*THE PROBLEM*
Nothing but the lines from the one containing "please check our" through the one containing "artists were rightfully acknowledged and", both included, should be given again, each exactly as written below.

*Transcribed page contents*
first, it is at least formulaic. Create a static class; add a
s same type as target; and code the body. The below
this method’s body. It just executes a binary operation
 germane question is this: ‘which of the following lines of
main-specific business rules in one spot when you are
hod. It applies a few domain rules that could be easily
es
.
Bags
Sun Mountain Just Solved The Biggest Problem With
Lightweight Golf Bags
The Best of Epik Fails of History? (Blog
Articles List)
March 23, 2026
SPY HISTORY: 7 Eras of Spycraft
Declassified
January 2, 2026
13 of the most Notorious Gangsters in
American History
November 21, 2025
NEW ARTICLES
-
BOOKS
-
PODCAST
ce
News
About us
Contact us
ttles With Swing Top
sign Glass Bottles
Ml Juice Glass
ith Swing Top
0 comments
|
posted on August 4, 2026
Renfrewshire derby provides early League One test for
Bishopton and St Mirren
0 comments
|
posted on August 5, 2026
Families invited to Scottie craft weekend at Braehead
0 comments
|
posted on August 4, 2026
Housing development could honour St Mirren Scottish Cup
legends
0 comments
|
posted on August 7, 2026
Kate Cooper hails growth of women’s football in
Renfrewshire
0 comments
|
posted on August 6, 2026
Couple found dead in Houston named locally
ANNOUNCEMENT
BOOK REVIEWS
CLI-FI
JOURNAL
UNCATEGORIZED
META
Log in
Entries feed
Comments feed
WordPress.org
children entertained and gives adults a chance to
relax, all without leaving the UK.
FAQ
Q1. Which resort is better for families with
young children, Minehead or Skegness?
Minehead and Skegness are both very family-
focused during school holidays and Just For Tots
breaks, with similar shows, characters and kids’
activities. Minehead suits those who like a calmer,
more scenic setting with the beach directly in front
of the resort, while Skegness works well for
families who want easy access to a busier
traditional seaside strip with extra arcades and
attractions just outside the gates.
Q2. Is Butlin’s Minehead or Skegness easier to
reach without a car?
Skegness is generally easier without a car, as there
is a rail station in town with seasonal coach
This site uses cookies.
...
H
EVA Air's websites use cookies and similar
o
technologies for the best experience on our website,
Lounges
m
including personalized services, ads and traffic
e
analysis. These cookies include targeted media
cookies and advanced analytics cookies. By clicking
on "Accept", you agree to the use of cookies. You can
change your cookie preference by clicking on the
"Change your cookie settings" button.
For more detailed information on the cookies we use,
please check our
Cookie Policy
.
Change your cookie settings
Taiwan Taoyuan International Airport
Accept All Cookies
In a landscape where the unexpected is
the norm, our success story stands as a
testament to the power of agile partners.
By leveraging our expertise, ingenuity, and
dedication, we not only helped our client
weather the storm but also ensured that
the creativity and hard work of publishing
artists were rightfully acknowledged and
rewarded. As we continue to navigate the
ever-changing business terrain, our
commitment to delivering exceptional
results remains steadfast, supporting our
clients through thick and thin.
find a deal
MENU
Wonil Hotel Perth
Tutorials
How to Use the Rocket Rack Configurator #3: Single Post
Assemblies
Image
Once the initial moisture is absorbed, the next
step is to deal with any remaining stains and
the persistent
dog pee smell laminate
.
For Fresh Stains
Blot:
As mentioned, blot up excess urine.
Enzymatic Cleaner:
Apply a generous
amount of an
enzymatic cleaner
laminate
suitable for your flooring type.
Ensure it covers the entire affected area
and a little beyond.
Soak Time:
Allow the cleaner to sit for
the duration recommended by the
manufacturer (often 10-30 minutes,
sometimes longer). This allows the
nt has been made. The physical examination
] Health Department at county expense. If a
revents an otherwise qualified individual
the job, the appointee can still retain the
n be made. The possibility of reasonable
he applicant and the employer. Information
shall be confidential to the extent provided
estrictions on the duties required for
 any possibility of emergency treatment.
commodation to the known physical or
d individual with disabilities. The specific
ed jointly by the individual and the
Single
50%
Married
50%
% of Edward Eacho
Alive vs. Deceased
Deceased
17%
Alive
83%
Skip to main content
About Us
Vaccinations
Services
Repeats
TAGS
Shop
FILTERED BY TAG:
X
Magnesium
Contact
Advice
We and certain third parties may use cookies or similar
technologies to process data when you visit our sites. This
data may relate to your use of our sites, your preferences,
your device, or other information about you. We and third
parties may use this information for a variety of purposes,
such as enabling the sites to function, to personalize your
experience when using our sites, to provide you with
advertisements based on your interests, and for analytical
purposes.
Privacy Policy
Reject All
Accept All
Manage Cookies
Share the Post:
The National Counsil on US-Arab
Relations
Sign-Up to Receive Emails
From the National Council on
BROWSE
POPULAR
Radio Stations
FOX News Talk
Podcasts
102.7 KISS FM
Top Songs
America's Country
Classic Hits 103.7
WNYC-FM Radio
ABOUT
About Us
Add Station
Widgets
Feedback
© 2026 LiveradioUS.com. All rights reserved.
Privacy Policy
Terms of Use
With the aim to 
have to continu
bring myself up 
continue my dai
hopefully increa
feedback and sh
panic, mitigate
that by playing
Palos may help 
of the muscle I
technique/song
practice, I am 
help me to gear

*REPLY*
please check our
Cookie Policy
.
Change your cookie settings
Taiwan Taoyuan International Airport
Accept All Cookies
In a landscape where the unexpected is
the norm, our success story stands as a
testament to the power of agile partners.
By leveraging our expertise, ingenuity, and
dedication, we not only helped our client
weather the storm but also ensured that
the creativity and hard work of publishing
artists were rightfully acknowledged and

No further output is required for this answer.